Our last meeting feels a little bit like an exit interview. As we lounge around the rooftop pool of a hotel near the Primavera site, in Barcelona, the band are excitedly talking about the Mogwai set that they managed to catch last night. “I thought they were just brilliant,” Steve West tells me, bobbing enthusiastically like a kid who’s just caught his favourite band. “They just seemed to get louder and louder.”

Pavement played their big comeback show a couple of nights before, and I’m glad to report that all the hard work has paid off. Backed by a simple set-up and playing the set of crowd favourites, rarities and curiosities that they’d promised, it was almost like they had never been away.
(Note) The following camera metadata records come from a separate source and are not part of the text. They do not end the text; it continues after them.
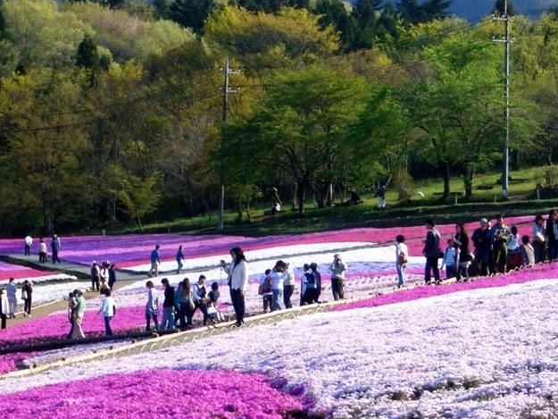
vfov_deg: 8.8
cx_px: 261
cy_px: 333
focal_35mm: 168
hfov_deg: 11.8
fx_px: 2709
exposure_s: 1/160
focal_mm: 17.4
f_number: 7.7
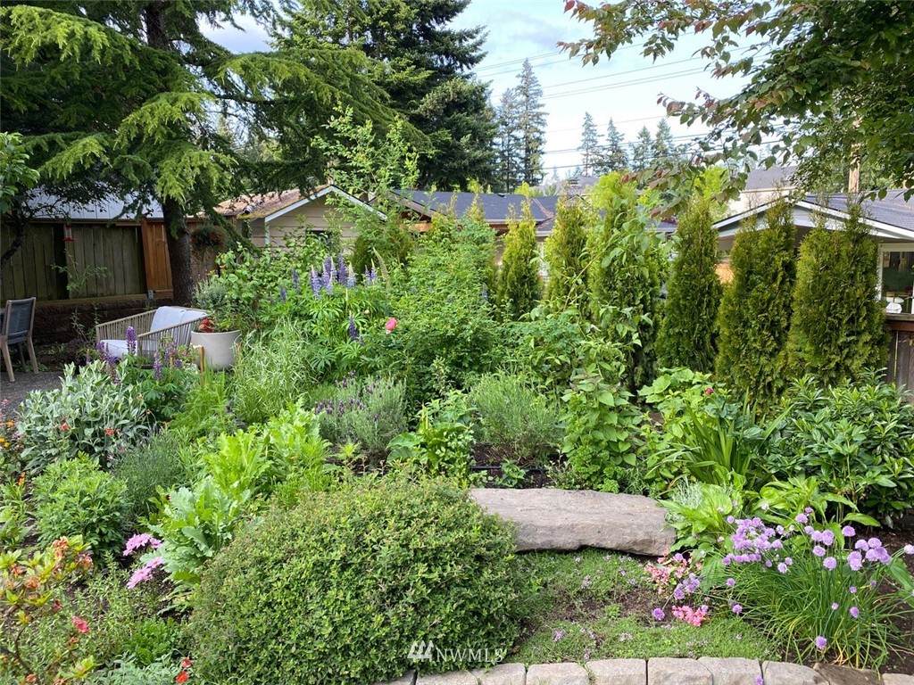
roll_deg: +1.5
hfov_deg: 67.3
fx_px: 687
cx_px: 457
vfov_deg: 53.1
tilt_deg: -8.5
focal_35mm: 26
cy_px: 342
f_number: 1.8
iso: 32
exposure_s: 1/203
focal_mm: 4.25
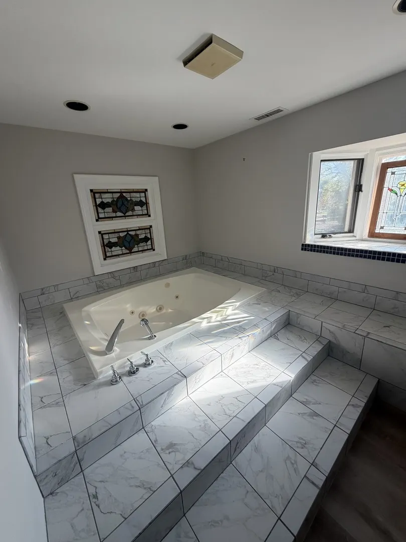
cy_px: 271
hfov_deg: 85.7
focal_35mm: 14
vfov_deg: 102.1
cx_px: 203
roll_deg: +3.2
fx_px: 219
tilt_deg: -17.5
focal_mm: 2.22
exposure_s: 1/130
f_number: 2.2
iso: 64
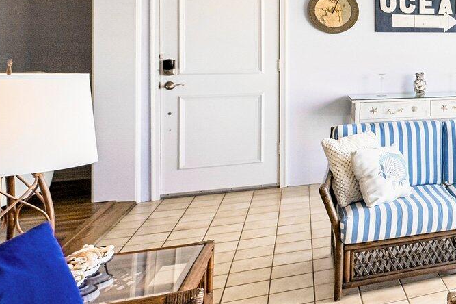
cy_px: 48
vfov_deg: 30.2
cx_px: 636
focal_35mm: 43
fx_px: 544
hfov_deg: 31.2
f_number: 8
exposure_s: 1/90
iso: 100
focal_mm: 14
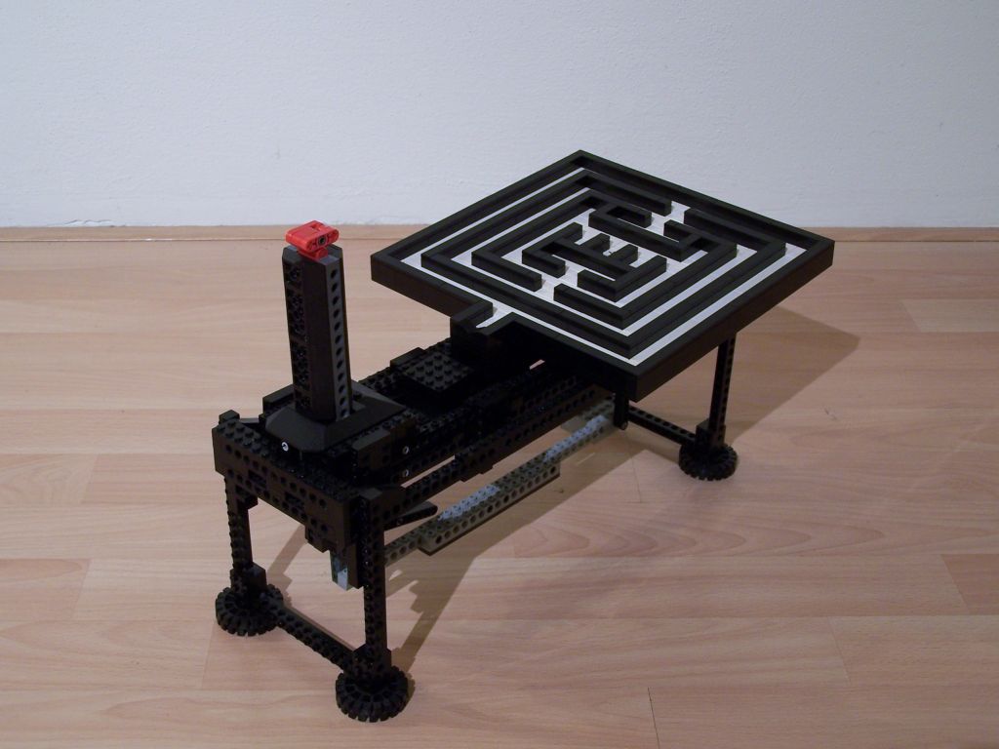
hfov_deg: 37.5
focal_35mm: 51
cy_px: 374
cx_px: 500
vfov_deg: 28.6
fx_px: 1472
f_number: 3
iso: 80
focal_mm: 8.5
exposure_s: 1/2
My personal highlight came at the end, when Malkmus paid tribute to his bandmates before launching into a wonderful, almost ad-libbed cover of Jim Pepper’s ‘Witchitai-To’. “Water spirit feelin’, springing round my head / Makes me glad that I’m not dead.” (Read Dom’s full review here)
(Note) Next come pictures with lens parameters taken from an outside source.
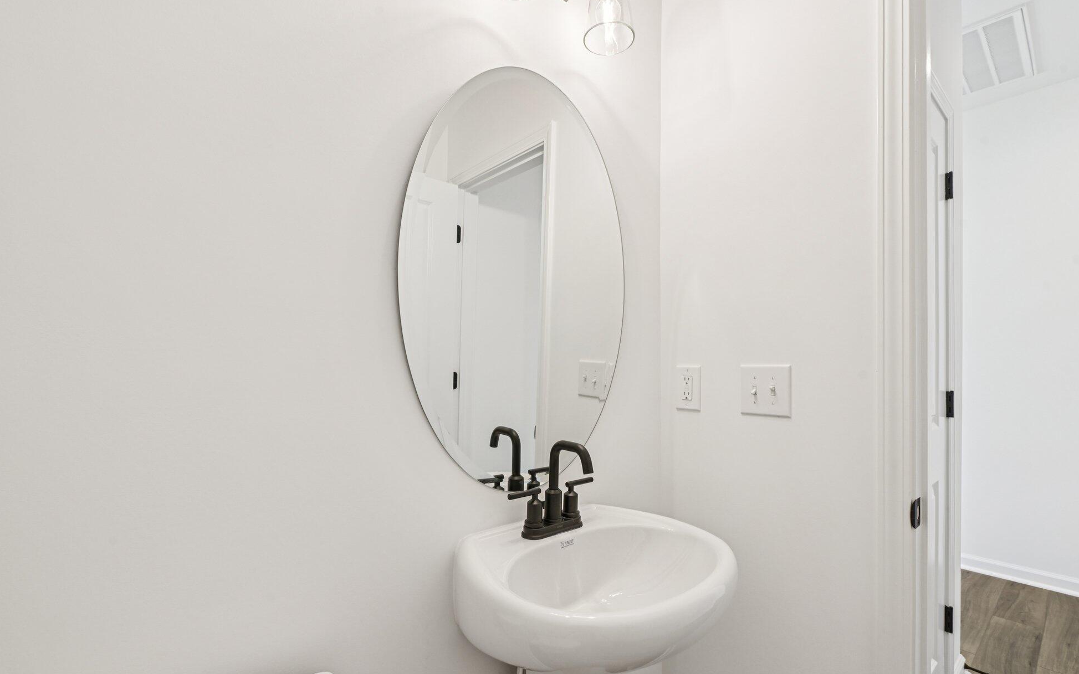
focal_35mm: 15
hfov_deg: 101.4
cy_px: 374
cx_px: 564
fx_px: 441
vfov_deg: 74.6
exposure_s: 1/15
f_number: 9
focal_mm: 14
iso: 200
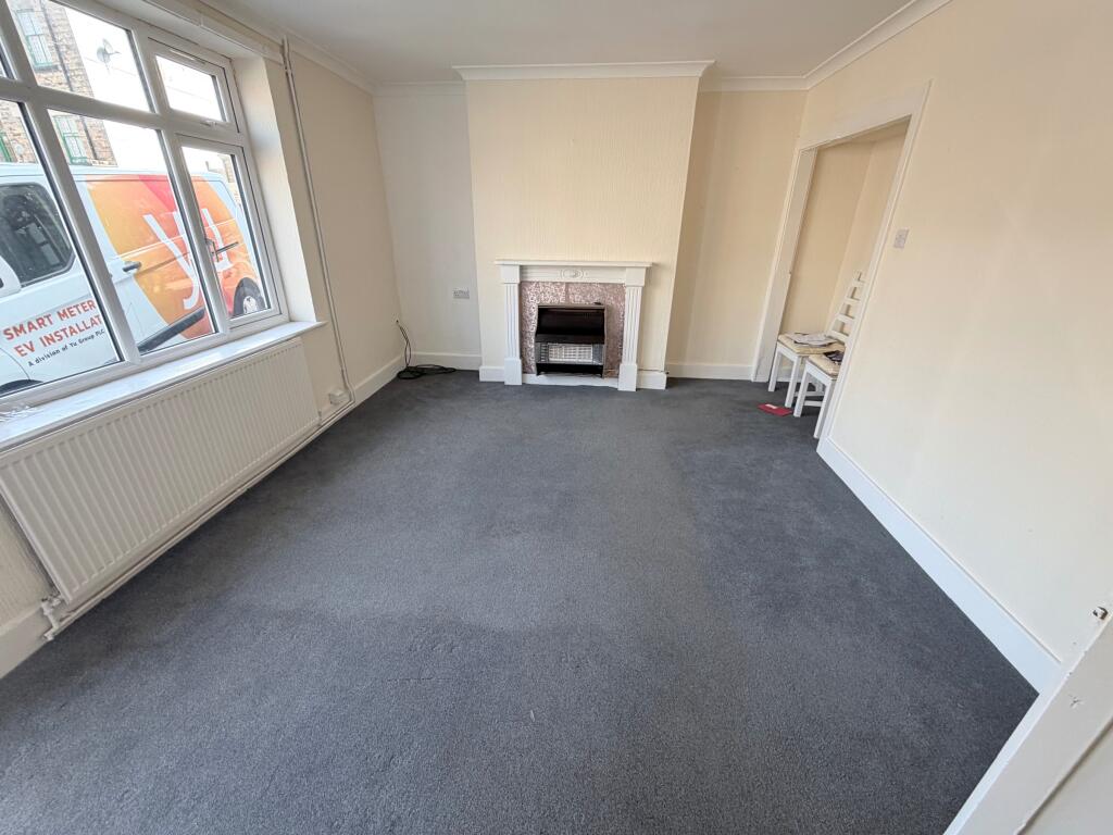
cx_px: 556
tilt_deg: -23.5
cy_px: 418
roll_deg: -0.8
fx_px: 450
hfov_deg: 102.1
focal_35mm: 14
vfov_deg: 85.7
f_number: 2.2
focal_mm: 2.22
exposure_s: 1/121
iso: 125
“Soundcheck didn’t go too well,” says Kannberg as we discuss the gig. “But as soon as we launched into that first song, the sound was great, so I knew it was going to be fine.”

“I thought it was pretty good by our standards,” agrees Steve West, before putting the show into some perspective. “Of course, we always want to be good, wherever we were, but for whatever reason, whether it’s an individual person or the way it sounds, we sometimes end up failing miserably. It’s just that the bad shows have ended up checkering our entire history, so I think it was really great that this one went well.”
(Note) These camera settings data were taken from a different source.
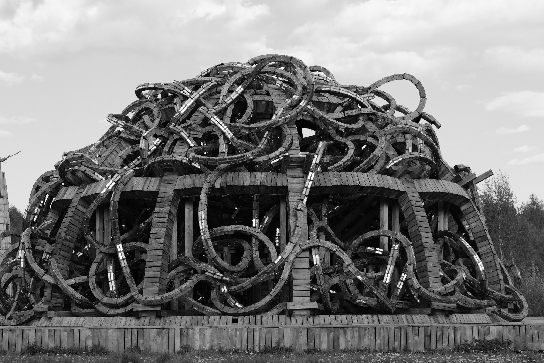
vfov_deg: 18.2
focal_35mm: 75
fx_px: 1133
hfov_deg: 27.0
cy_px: 182
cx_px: 272
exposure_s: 1/2500
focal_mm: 50
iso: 320
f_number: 2.8
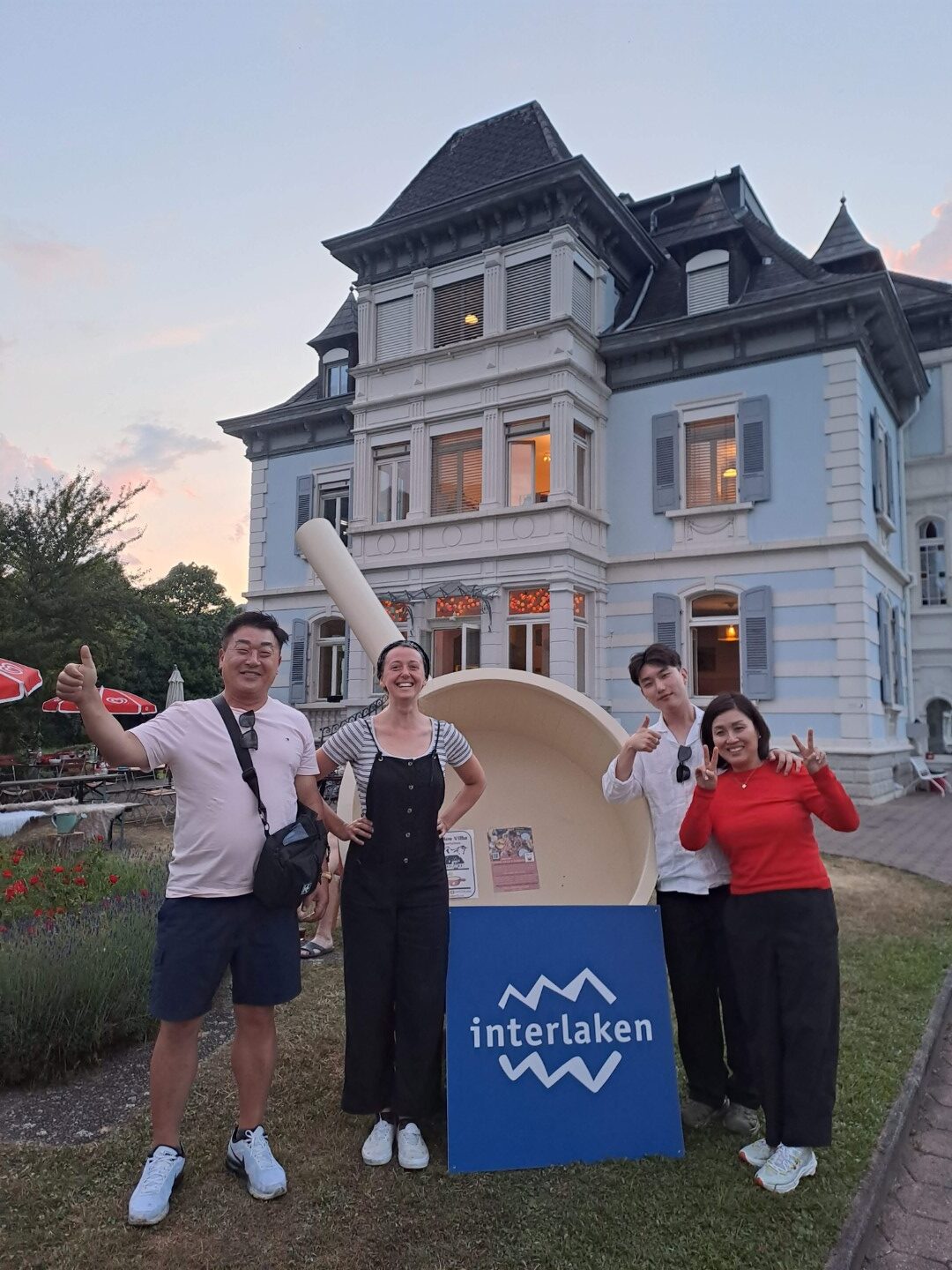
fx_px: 917
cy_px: 635
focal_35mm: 25
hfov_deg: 54.9
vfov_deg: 69.4
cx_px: 476
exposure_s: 1/50
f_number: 1.8
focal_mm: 4.65
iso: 125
The sense of collective relief is palpable. Drinking their coffees and chatting happily with one another, the various members of Pavement look as comfortable with each other as they ever have. With the gig out of the way, the band’s priorities are switching to ways to make the most out of their time in Barcelona. West and Kannberg are planning to take their families to see the Sagrada Famila and visit Antoni Gaudí’s home in the Park Güell. Malkmus has already taken off to play some tennis on the outskirts of town and Ibold hasn’t really planned anything. Nastanovich, as always, has horse racing on his mind and is excited to watch the Epsom Derby later in the day. “That’s just my routine,” he says as an explanation. “Back home I’d be grilling, drinking beer and listening to the radio – it’s a pretty easy routine to stick to.”

With the big comeback show in the rearview mirror, the obvious question is what’s next? The band already have a huge international tour announced for the end of the summer, and they’re determined to see Primavera as a jumping-off point to get even better.

“Ideally, you want to get to a point where you don’t have to worry or think too much about every song and add a little bit more each time,” West explains when I ask them about their ambitions for the autumn. “When I go and see a band, I want to see them enjoy themselves and get a little bit creative with the material, and with the rate we’re improving, I think we’ll get there pretty quickly.”

Spending time with the band over the past few weeks, it strikes me that Pavement has been through too much and seen too much to take anything for granted. 

“I mean age isn’t really a factor in this band, and we’ve added a lot to the mix this time that makes it different,” says Kannberg when the conversation inevitably turns to the future. “Who knows? Maybe, we’ll just be a better band this time?”